■ **Aim of the task**
Your job is to return each record exactly, minus any pictures.

■ **The records**

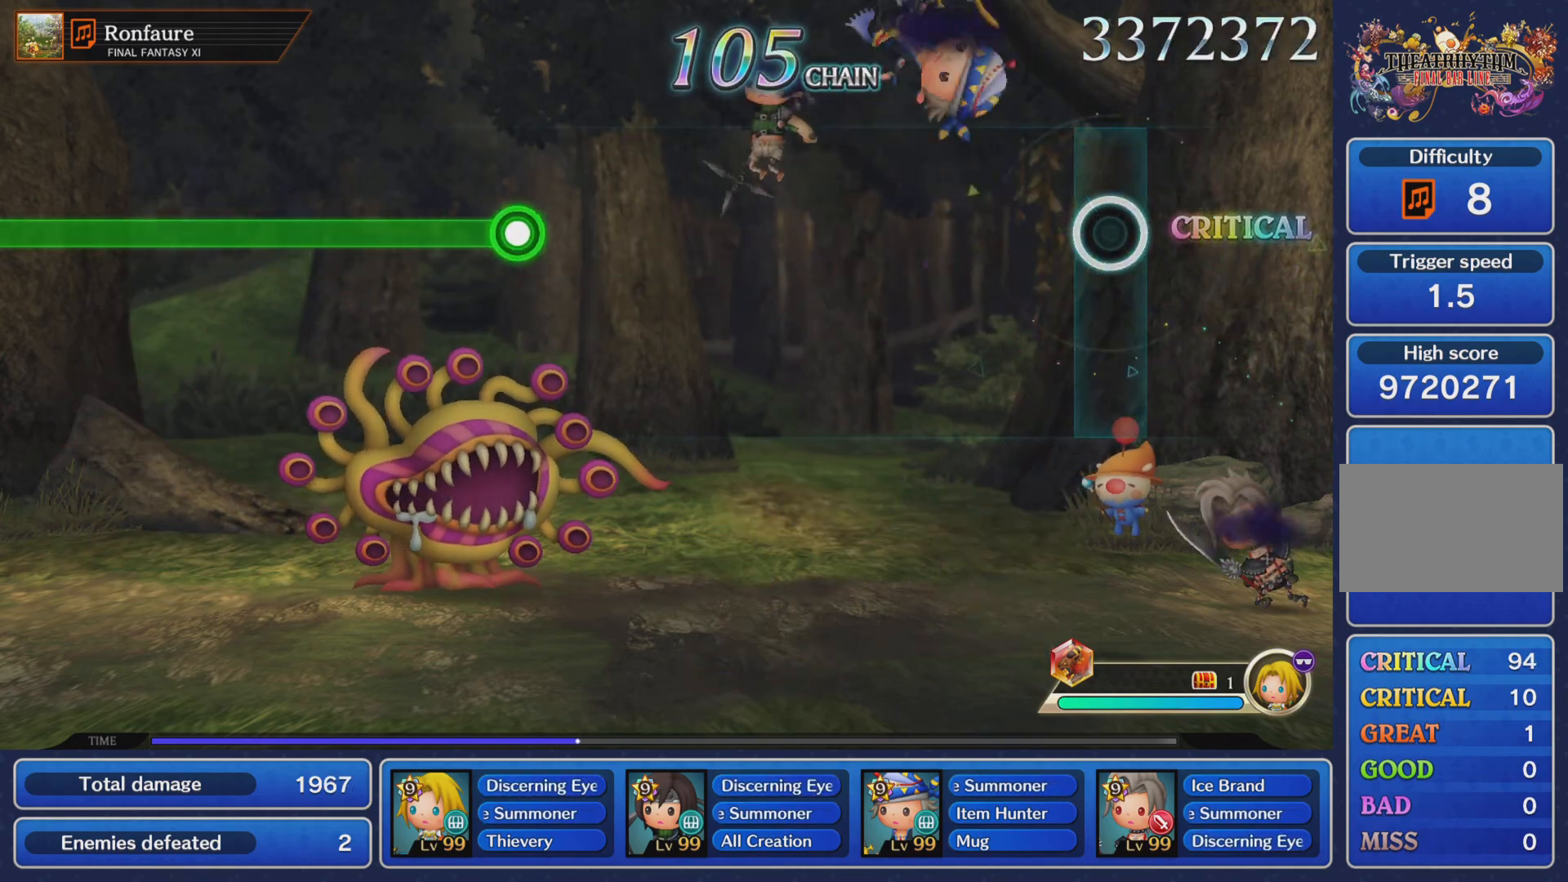
{"buttons": [], "left_stick": "center", "right_stick": "center", "events": []}
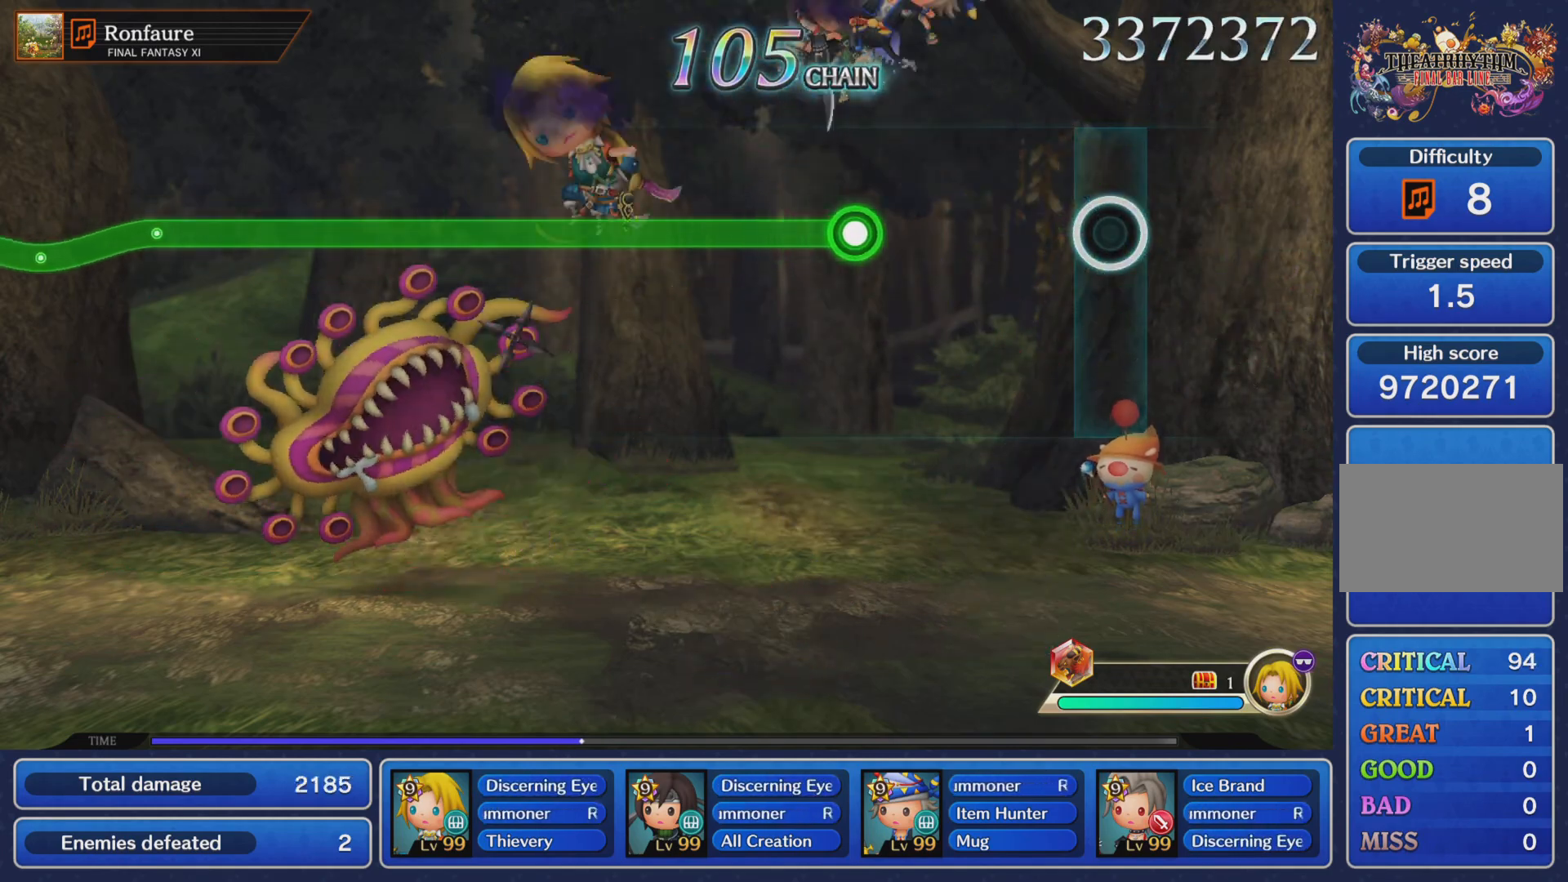
{"buttons": ["R1"], "left_stick": "center", "right_stick": "center", "events": [[417, "R1", "down"]]}
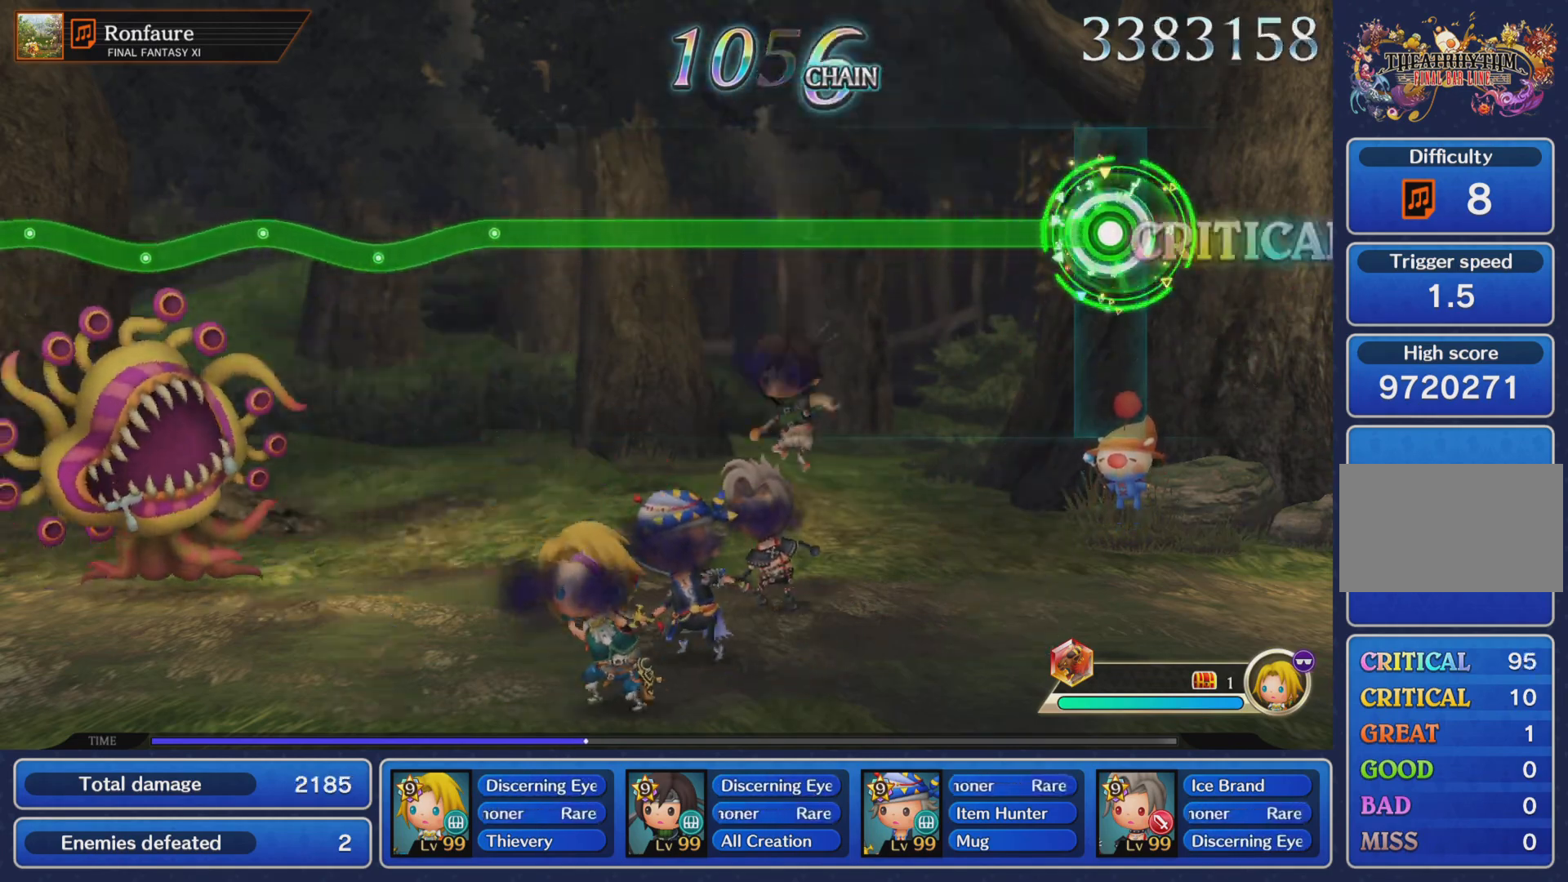
{"buttons": ["R1"], "left_stick": "center", "right_stick": "center", "events": []}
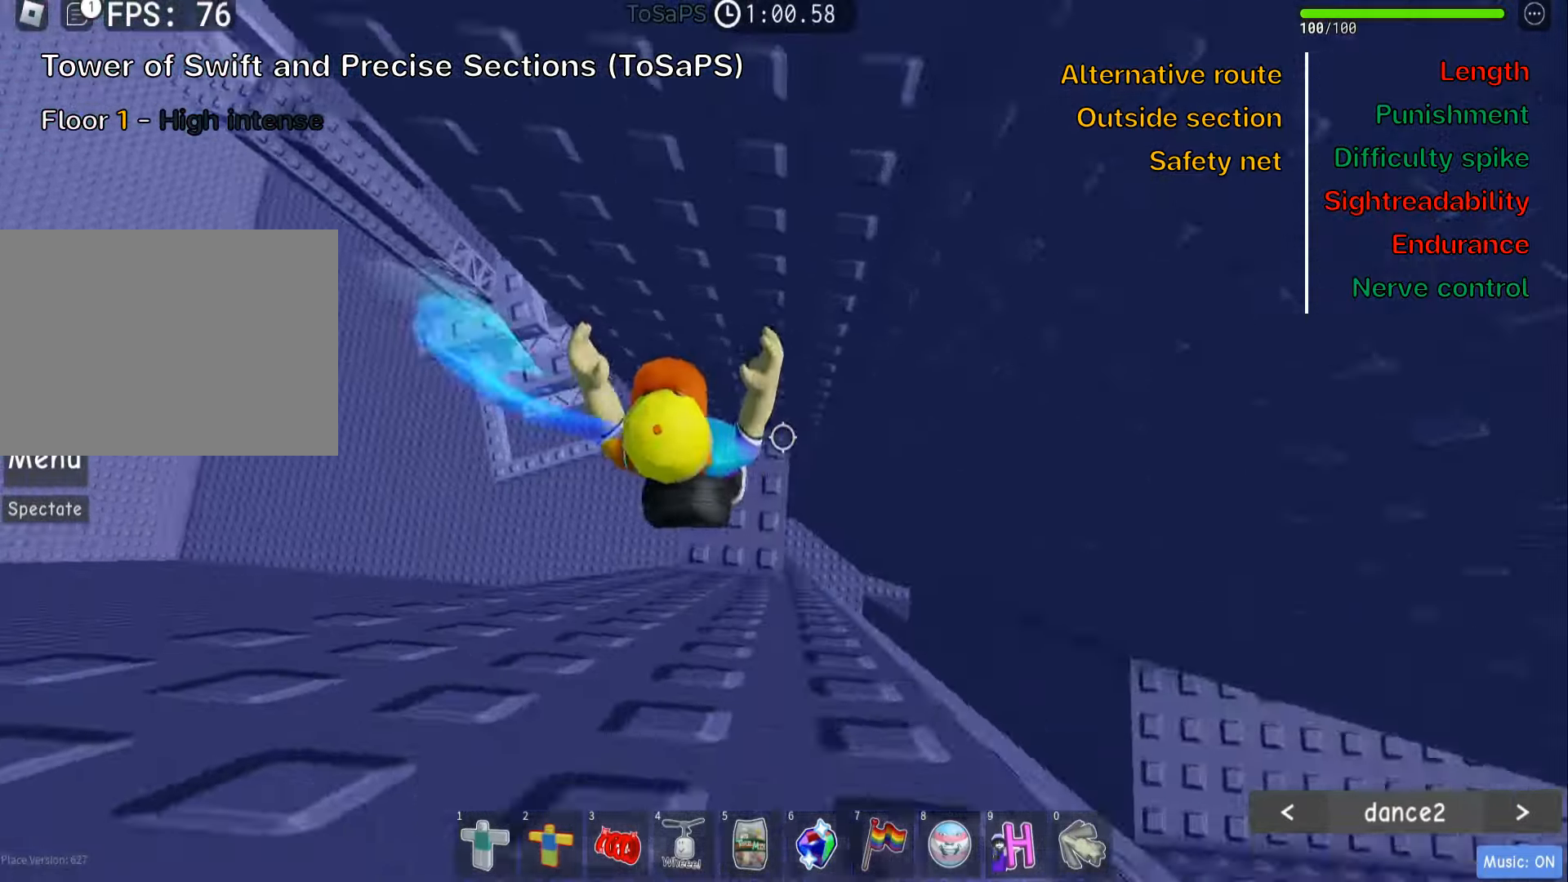
Gameplay with keyboard; each line is a JSON object with the keys held at the frame after it. "events" lists presses ("down") and releases ("up") of ".", "a", "comma", "ctrl", "d", "e", "f", "s", "shift", "space", "tab" and "w" between this image and that frame as [ms after this image, input, new state], when the widget could be followed in between. No other keys are recorded. Mouse input is not recorded.
{"keys": ["d"], "events": [[433, "d", "down"]]}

■ **Worked solution**
{"buttons": [], "left_stick": "center", "right_stick": "center", "events": []}
{"buttons": ["R1"], "left_stick": "center", "right_stick": "center", "events": [[417, "R1", "down"]]}
{"buttons": ["R1"], "left_stick": "center", "right_stick": "center", "events": []}
Gameplay with keyboard; each line is a JSON object with the keys held at the frame after it. "events" lists presses ("down") and releases ("up") of ".", "a", "comma", "ctrl", "d", "e", "f", "s", "shift", "space", "tab" and "w" between this image and that frame as [ms after this image, input, new state], when the widget could be followed in between. No other keys are recorded. Mouse input is not recorded.
{"keys": ["d"], "events": [[433, "d", "down"]]}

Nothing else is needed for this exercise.